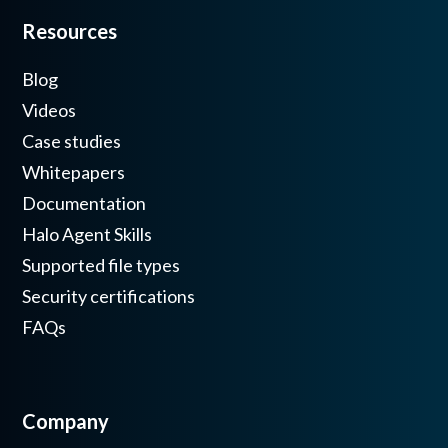
Resources
Blog
Videos
Case studies
Whitepapers
Documentation
Halo Agent Skills
Supported file types
Security certifications
FAQs
Company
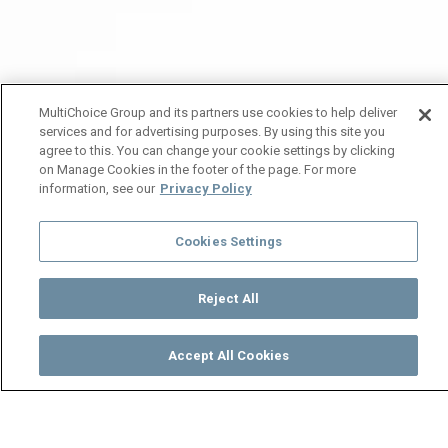
MultiChoice Group and its partners use cookies to help deliver
services and for advertising purposes. By using this site you
agree to this. You can change your cookie settings by clicking
on Manage Cookies in the footer of the page. For more
information, see our
Privacy Policy
Cookies Settings
Reject All
Accept All Cookies
Watch
Buy
TV Guide
Search
Menu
________________________
**INSTRUCTIONS TO FOLLOW**
Reproduce every line of text in the data above word for word, leaving out the pictures.

**TASK SOLUTION**
Resources
Blog
Videos
Case studies
Whitepapers
Documentation
Halo Agent Skills
Supported file types
Security certifications
FAQs
Company
MultiChoice Group and its partners use cookies to help deliver
services and for advertising purposes. By using this site you
agree to this. You can change your cookie settings by clicking
on Manage Cookies in the footer of the page. For more
information, see our
Privacy Policy
Cookies Settings
Reject All
Accept All Cookies
Watch
Buy
TV Guide
Search
Menu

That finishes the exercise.